Written by Kate Rhodes — Kate Rhodes impressed us back in 2012 with her London-based series featuring psychologist Alice Quentin, but in Hell Bay she opts for a change of scenery and a new cast of characters.

After a traumatic stint in London, DI Benesek (Ben) Kitto takes a sabbatical from work on the tiny Scilly island of Bryher, where he grew up. Less than two miles long and half-a-mile wide, with a tiny population outside the tourist season, the island seems idyllic. But when a 16-year-old girl goes missing and is later found dead, it becomes clear that the attacker must be someone on the island, as a severe storm stopped any ferry crossings. With nods to And Then There Were None and other variations on the cut-off crime scene set-up, this is both an absorbing mystery and a study of a community which is struggling to maintain its traditional lifestyle in the face of modernity.

Ben is roped in to investigate because he has such personal knowledge of this closed community. Not surprisingly, he is reluctant to believe that any of his old friends, relatives and acquaintances could be involved in this sordid tale of jealousy, abuse, smuggling and drug dealing. I cannot say much more without giving away the plot, but suffice to say that practically everyone on the island has something to hide and falls under suspicion.

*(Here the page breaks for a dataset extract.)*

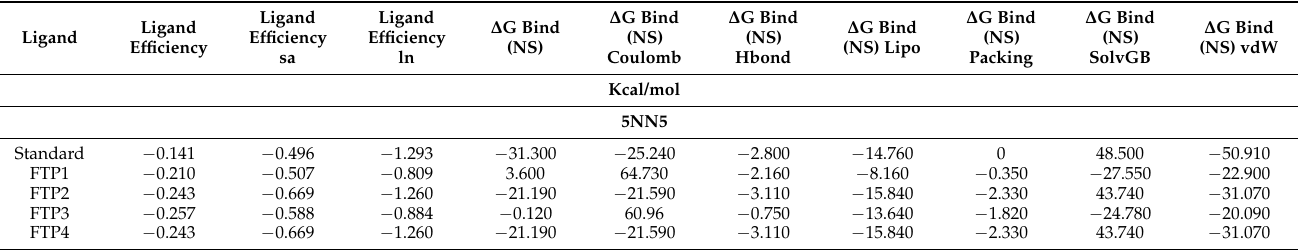
Table 5. Prime MM-GBSA calculations of polyphenolic compounds of Tradescantia pallida leaves’ extract.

What makes this story believable and enjoyable is its blend of solid police procedural and psychological probing. You can enjoy the gradual unfolding of the case, the sharing of clues, with patient questioning, testing, exploring of options and no sudden flashes of intuition which the detective hides from readers. At the same time, you gain insight into the confusion of thoughts passing through Ben’s head, as well as the fears of at least one other person on the island – Rose, the mother of the dead girl’s former boyfriend. Rose starts to imagine the worst and finds herself all alone in a seemingly hopeless fight against bullies and blackmailers. There are glimmers of affection and hope and friendship, but overall this is a bleak tale, as comfortless as the early spring weather and hefty winds storming the island which is exposed to everything the Atlantic throws at it.

Of course, Bryher itself takes centre stage in the narrative. The author spent many childhood holidays there and it shows in the loving but unsentimental descriptions of life in a remote location. Holidaymakers may treasure the seclusion, but it has led to an isolated, surly and suspicious community, where everyone knows each other’s business. In the winter months it becomes even more drab and lonely, a place dying on its feet, and its young people cannot wait to escape it. Perhaps it is Kate Rhodes’ poetic ability – she published two volumes of poetry before she turned to novel writing – but she manages to recreate the local atmosphere without guidebook sermons, merely choosing a few telling details about the Isles of Scilly which give us a real sense of how landscape and place shapes character. A promising new location for a rather attractive new detective and the start of a new series. I am sure that in summer, with a large number of tourists, the series will take a very different turn.

Hell Bay is the first mystery we’ve reviewed set on the Isles of Scilly, but previous chilling and thrilling destinations include Lewis, the Shetlands, the Faroes, Oland in Sweden and the Isle of Man.